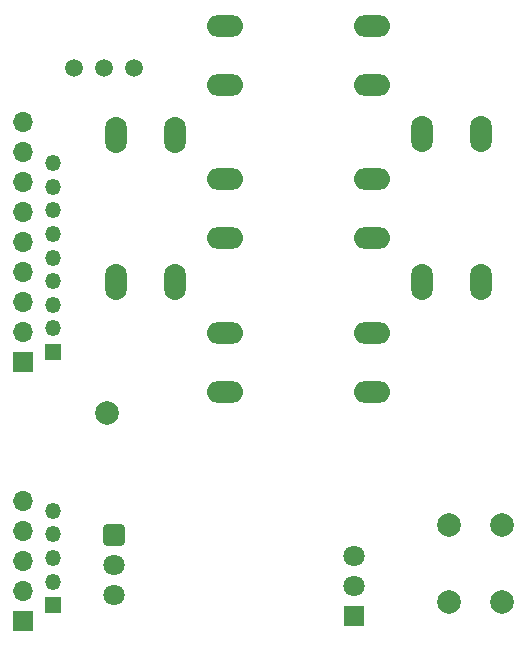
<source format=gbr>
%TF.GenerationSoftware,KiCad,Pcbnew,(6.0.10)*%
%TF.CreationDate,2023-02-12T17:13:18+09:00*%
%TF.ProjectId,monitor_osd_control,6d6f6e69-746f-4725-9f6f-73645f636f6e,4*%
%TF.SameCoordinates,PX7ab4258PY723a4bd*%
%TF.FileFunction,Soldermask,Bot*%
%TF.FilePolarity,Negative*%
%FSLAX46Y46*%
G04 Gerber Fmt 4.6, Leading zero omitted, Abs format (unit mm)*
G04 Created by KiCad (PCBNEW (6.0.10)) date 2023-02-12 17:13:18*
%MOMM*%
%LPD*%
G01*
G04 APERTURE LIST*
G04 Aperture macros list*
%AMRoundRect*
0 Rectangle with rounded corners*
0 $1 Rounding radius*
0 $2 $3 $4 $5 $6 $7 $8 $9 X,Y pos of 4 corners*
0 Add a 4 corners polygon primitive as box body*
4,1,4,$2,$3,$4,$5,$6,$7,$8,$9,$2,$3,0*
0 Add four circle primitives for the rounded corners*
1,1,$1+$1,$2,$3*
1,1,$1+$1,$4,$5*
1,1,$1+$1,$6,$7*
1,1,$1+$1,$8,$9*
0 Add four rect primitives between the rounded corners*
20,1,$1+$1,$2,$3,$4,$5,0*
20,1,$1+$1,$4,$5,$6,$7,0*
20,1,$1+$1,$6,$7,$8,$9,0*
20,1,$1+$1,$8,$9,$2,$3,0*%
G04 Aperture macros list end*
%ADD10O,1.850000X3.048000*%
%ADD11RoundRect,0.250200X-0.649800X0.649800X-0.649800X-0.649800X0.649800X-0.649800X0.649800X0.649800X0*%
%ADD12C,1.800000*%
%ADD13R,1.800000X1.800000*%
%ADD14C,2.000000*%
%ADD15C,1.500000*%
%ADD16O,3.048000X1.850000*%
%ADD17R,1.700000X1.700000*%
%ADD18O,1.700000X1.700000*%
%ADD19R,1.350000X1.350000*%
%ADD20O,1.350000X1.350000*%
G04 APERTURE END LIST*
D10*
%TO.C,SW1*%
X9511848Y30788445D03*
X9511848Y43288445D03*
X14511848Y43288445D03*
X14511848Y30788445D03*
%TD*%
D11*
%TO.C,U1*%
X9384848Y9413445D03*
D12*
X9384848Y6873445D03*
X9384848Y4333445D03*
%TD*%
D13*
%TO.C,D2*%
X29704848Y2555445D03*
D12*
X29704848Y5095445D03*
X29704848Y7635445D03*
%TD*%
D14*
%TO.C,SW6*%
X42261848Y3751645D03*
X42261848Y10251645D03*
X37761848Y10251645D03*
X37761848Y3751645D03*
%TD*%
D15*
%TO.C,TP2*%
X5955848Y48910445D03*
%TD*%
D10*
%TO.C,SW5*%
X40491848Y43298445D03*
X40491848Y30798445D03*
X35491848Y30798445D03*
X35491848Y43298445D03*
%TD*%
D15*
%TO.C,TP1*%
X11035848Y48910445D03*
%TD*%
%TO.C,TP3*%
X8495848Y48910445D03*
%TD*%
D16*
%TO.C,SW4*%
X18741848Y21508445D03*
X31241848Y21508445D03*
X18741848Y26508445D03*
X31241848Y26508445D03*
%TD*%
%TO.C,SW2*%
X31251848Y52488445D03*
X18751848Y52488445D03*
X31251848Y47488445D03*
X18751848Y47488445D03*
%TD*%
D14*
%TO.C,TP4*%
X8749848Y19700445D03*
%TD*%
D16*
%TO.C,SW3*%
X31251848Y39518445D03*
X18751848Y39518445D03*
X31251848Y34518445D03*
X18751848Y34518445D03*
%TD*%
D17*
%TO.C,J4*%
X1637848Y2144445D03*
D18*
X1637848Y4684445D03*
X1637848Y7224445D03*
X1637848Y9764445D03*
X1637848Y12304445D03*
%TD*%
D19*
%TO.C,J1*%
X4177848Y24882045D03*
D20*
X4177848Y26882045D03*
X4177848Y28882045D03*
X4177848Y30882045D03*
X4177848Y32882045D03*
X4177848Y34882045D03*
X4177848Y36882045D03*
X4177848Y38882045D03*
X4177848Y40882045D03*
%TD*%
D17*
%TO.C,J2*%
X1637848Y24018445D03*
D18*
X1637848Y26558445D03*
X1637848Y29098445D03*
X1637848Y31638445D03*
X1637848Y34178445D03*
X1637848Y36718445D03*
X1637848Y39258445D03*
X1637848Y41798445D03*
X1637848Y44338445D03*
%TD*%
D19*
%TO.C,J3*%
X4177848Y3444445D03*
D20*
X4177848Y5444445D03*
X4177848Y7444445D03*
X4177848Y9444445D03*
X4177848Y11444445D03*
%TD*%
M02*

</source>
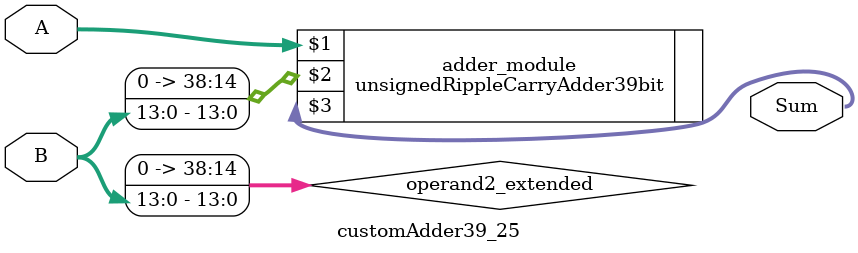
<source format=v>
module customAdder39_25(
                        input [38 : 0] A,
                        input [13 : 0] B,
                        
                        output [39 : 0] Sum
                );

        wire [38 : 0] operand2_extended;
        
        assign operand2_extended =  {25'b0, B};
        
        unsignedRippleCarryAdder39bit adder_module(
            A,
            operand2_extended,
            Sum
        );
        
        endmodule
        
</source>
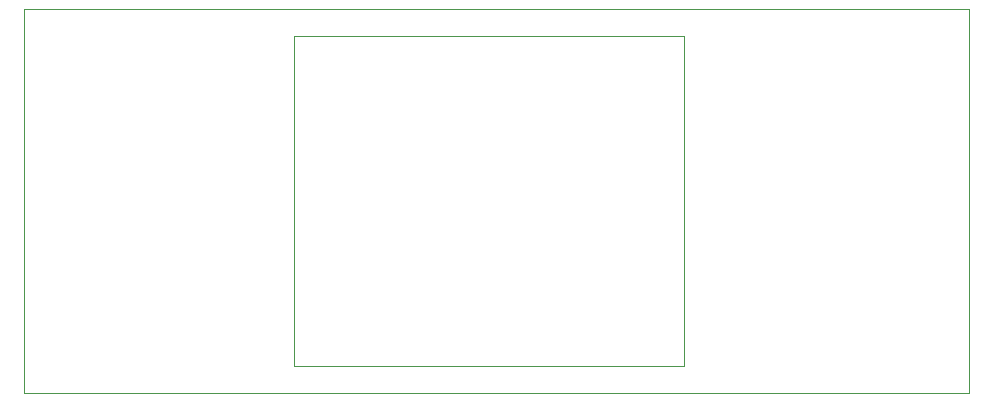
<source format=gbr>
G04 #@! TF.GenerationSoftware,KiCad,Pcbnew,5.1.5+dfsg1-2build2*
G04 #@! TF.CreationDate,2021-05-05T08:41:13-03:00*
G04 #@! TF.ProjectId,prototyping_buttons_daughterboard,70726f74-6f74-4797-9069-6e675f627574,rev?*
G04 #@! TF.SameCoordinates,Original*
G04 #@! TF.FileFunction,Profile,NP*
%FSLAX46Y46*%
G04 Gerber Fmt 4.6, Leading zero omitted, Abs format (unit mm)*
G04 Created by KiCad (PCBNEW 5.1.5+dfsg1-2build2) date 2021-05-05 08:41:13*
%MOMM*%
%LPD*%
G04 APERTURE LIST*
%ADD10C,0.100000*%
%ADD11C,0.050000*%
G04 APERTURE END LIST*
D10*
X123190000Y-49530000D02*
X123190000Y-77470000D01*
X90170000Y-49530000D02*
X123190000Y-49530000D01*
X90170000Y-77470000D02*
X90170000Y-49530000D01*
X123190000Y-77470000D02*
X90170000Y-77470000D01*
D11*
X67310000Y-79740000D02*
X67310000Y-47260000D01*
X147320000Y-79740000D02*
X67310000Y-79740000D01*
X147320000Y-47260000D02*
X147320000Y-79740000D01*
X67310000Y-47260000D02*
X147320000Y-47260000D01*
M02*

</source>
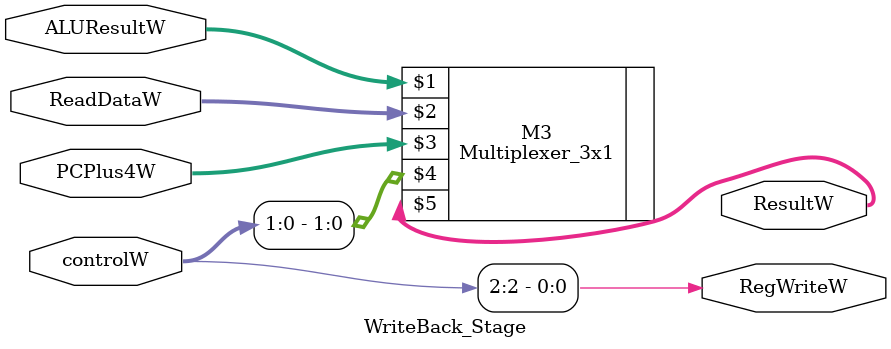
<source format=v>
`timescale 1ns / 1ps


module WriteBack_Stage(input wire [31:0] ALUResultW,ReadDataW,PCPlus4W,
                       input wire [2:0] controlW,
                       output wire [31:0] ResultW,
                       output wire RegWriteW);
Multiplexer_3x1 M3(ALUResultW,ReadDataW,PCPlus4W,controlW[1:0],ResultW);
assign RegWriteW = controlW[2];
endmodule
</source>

(Your goal):
Scan the material above and copy every line that holds the string "FileFunction".

(Expected output):
%TF.FileFunction,Soldermask,Bot*%
G04 #@! TF.FileFunction,Profile,NP*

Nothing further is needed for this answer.